The chest piece has two pairs of transparent wings. On the chest piece are also the six legs. The transition from the thorax to the abdomen is thin, the well-known wasp waist.


The wasp waist makes the abdomen very flexible. At the abdomen of the wasps there is a sting with which female wasps can be stung. In males the sting is missing, so males can’t sting either. The sting contains no barbs so a wasp can sting again several times.

Comparable animals/insects

Insects that are often confused with wasps are bees and bumblebees. Wasps can be distinguished from bees and bumblebees by their lack of hair. Bees and bumblebees can also be distinguished from wasps because they are both less aggressive than wasps. Wasps are also usually slightly smaller than bees and bumblebees.


Wasps are social insects that live in a colony of a few hundred to a thousand wasps. They live in wasp nests that are made by the wasp queen from a porridge consisting of wood fibres from, for example, fences and tree bark and saliva. These nests can be recognised by a striped pattern and are about 20 to 30 centimetres in size. In winter all wasps die, except the queens, who hibernate.

What does a wasp eat?

Wasps search for food within a radius of a few hundred metres to 1 kilometre around their nest. Wasps feed on protein-rich insects such as flies, bees and caterpillars. They also like anything sweet like lemonade, syrup, jam, fruit, nectar and even beer. The workers feed on drops of sweetener excreted by the larvae.

Enemies of the wasp

Enemies of the wasp are birds, spiders and other wasps. These animals eat wasps. Humans are also enemies of wasps because wasp nests are often fought when they are in undesirable locations.

Production and Lifespan

Wasp reproduction begins with the queen laying eggs in hexagonal brood cells in the wasp’s nest around the end of April. She covers these cells and when the eggs hatch after 7-10 days the larvae are fed with pieces of insects. After 1-2 weeks the larvae pupate and hatch after another 1-2 weeks. The total process from egg to adult wasp takes 3 to 5 weeks.

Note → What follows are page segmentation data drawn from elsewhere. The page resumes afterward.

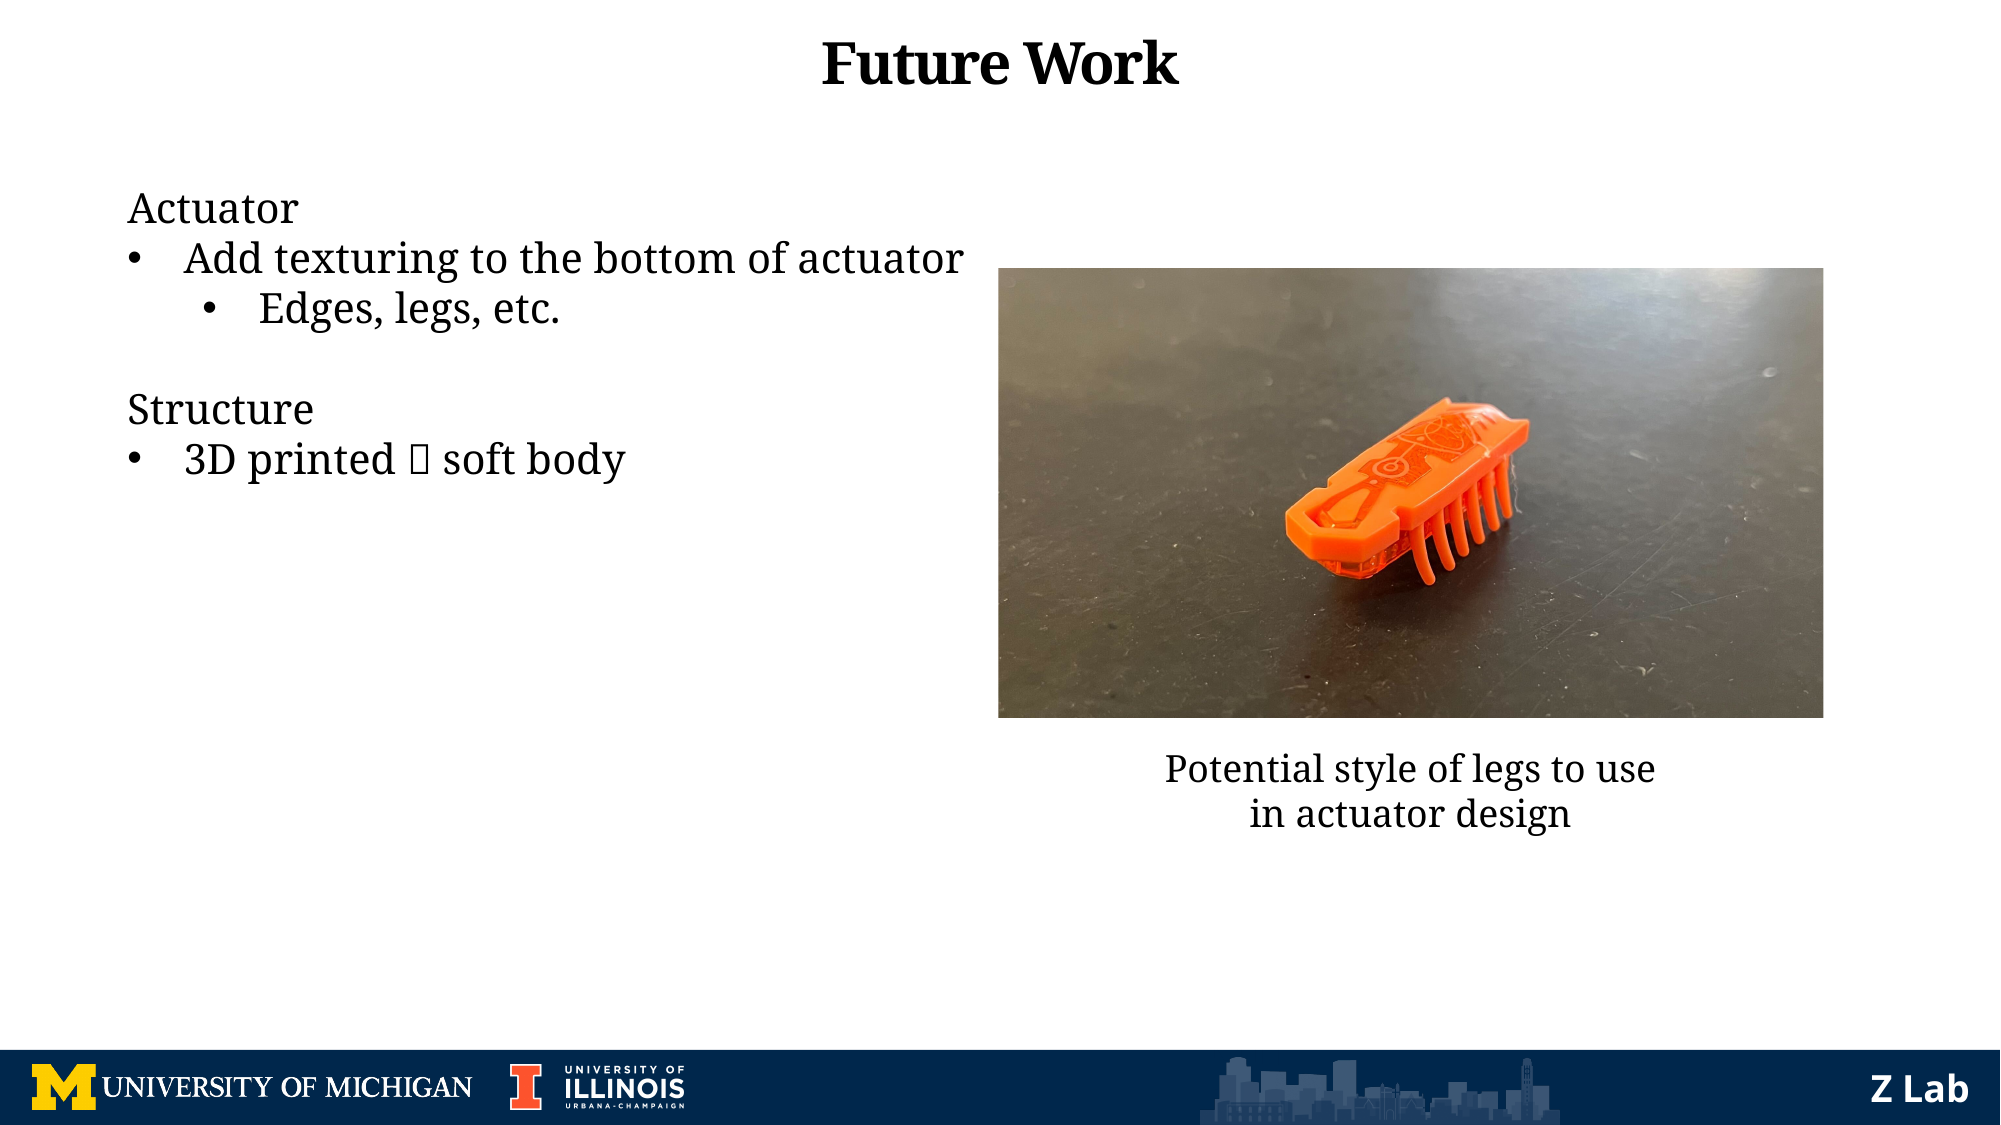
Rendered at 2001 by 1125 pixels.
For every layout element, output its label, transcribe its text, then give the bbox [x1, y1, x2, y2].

picture [30, 1064, 474, 1110]
picture [1200, 1049, 1560, 1125]
text_box Potential style of legs to use in actuator design [1149, 737, 1672, 843]
title Future Work [0, 1, 2000, 122]
picture [997, 267, 1824, 719]
picture [510, 1064, 684, 1110]
text_box Actuator Add texturing to the bottom of actuator Edges, legs, etc. Structure 3D printed  soft body [112, 174, 1875, 490]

The workers take over the queen’s tasks, except laying eggs, which the queen continues to do. As the colony grows, the nest expands. It is only later in the season, around August and September, that intestines (males) and new queens emerge from the eggs. As soon as there is a night frost all wasps die. Only the new queens survive and hibernate, to start a new wasp nest in spring.

Nuisance & diseases

Wasps cause particular nuisance by stabbing and building their nests in and around houses. They come for sweets and quickly feel threatened so they can stabbing. A wasp sting usually causes a painful, itchy swelling. How you react to it varies from person to person. For some wasp stings only cause local itching and pain, for others it causes a severe allergic reaction with symptoms such as nausea and rash all over the body. If a wasp stings the tongue or throat it can even block the respiratory tract.

The nests also cause nuisance as this can lead to damage to buildings and insulation material. Nests near places where many people live make the wasps more likely to come into contact with people, which increases the risk of wasp stings.